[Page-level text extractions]

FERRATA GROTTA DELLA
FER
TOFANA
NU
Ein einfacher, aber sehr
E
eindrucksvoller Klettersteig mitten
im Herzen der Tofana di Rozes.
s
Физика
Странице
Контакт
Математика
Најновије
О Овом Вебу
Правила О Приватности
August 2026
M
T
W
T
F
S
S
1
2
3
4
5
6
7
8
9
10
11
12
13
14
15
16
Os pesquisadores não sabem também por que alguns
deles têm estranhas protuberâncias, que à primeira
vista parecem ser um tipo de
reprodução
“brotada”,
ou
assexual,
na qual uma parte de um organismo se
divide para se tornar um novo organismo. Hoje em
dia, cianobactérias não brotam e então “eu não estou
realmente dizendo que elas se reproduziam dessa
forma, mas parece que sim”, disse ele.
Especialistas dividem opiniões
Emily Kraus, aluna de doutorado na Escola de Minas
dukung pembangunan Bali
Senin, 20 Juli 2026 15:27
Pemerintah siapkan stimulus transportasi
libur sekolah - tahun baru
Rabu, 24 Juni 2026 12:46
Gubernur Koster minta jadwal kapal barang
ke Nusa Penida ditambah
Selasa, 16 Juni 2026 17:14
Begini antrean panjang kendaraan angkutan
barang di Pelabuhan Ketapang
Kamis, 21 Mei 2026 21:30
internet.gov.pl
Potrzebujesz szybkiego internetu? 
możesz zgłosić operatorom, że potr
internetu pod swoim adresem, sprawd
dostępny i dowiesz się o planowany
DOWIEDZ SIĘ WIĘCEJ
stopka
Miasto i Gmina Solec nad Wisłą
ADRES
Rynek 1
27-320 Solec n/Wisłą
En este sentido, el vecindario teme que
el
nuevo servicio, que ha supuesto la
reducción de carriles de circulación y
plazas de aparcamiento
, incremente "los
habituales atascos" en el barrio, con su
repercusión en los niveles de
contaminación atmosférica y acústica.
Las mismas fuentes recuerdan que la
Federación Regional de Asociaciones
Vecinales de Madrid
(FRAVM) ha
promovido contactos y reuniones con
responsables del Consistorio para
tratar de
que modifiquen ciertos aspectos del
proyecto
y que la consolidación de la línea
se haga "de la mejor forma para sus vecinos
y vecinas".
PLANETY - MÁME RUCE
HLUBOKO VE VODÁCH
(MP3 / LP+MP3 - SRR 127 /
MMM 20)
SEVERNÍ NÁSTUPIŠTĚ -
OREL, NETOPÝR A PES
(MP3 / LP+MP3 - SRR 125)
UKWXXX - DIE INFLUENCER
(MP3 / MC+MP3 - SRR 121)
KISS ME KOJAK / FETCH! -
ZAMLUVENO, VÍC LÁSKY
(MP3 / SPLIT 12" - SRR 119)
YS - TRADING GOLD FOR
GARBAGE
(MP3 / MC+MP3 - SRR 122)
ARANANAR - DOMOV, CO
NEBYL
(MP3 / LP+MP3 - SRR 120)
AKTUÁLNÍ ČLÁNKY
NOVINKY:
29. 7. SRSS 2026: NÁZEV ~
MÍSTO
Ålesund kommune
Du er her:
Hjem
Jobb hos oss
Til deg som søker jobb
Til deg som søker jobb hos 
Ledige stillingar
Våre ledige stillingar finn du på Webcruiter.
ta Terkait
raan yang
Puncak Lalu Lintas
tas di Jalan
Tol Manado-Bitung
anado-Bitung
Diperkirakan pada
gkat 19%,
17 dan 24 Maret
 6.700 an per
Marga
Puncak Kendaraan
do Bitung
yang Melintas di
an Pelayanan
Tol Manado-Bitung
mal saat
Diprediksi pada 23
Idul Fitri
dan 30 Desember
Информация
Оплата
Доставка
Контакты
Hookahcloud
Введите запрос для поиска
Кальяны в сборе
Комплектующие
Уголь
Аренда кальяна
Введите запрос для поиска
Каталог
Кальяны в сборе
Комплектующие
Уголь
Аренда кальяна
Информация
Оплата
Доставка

# Problem to work on
If a line in the records contains the string "Bitung", copy it out.

# Reply to the exercise
Tol Manado-Bitung
anado-Bitung
do Bitung
Tol Manado-Bitung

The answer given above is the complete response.